→ DOKUMENTAUSZUG
=-=-=-=-=
Protocol of the Session on June 20, 2002

Wir kommen zum Antrag Drucksache 13/728. Er ist nach der Aussprache erledigt. Ich sehe keinen Widerspruch. Es ist so beschlossen.

Damit ist Punkt 6 der Tagesordnung abgeschlossen.

Meine Damen und Herren, wir kommen zu Punkt 7 der Tagesordnung:

Antrag der Fraktion der SPD und Stellungnahme des Innenministeriums Maßnahmen zur Verbesserung der inneren Sicherheit Drucksache 13/339

Wem darf ich das Wort erteilen? Frau Abg. Grünstein, ich erteile Ihnen das Wort.

Frau Präsidentin, verehrte Kolleginnen und Kollegen! Herr Hofer, ich habe Ihren Ruf „Ich will nach Hause!“ deutlich vernommen.

(Heiterkeit des Abg. Rech CDU)
=-=-=-=-=
→ AUFGABEN UND ÜBUNGEN
• 1. Warum gilt der Antrag Drucksache 13/728 laut dem Sitzungsprotokoll als beschlossen? Antworten Sie in ein bis drei Sätzen.
• 2. Können Sie den Absatz des Sitzungsprotokolls, der mit „Wir kommen zum Antrag Drucksache 13/728“ beginnt, als knappe Liste wiedergeben?
• 3. Führen Sie das Sitzungsprotokoll oben nach seinem letzten Satz fort.

→ DIE DATEN
=-=-=-=-=
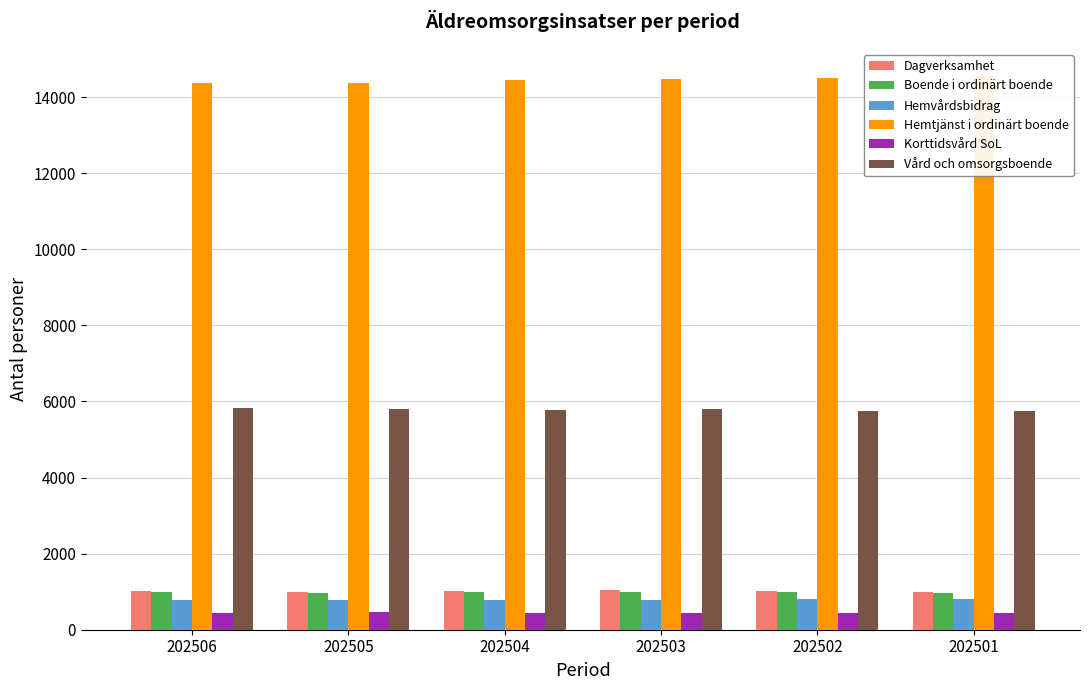

Is it true that Vård och omsorgsboende equals 7864 at 202501?

False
=-=-=-=-=
→ ANTWORTEN DER REIHE NACH
• 1. Der Antrag ist nach der Aussprache erledigt. Da kein Widerspruch erhoben wird, ist er so beschlossen.

• 2.
- Antrag Drucksache 13/728 wird aufgerufen
- Nach der Aussprache ist er erledigt
- Kein Widerspruch
- Beschluss gefasst

• 3.
Da ich sicher bin, dass wir zu den folgenden Punkten noch oft diskutieren werden, werde ich versuchen, mich kurz zu fassen, damit Sie in Ihr langes Wochenende starten können.

(Heiterkeit des Abg. Dr. Glück FDP/DVP Beifall bei Abgeordneten der CDU und des Abg. Hofer FDP/DVP)

Die Erkenntnisse, zum Beispiel im Bereich des ABCSchutzprogramms bei den Feuerwehren, die nach den schrecklichen Geschehnissen vom 11. September gewonnen wurden, zeigen gerade im Bereich der inneren Sicherheit erheblichen Nachholbedarf. Leider bedurfte es anscheinend dieses tragischen Tages, um deutlich zu machen, was in unserem Land an notwendigen Maßnahmen vonseiten der Landesregierung versäumt worden ist.

Auch Ihr viel gepriesenes Antiterrorsofortprogramm, Herr Innenminister, hat nach Informationen aus der täglichen Praxis der Polizei überhaupt nichts an der miserablen Situation,

(Abg. Dr. Glück FDP/DVP: Miserable Situation?)

die ganz besonders im Personalbereich besteht, geändert.

(Abg. Zimmermann CDU: Woher haben Sie Ihre Informationen?)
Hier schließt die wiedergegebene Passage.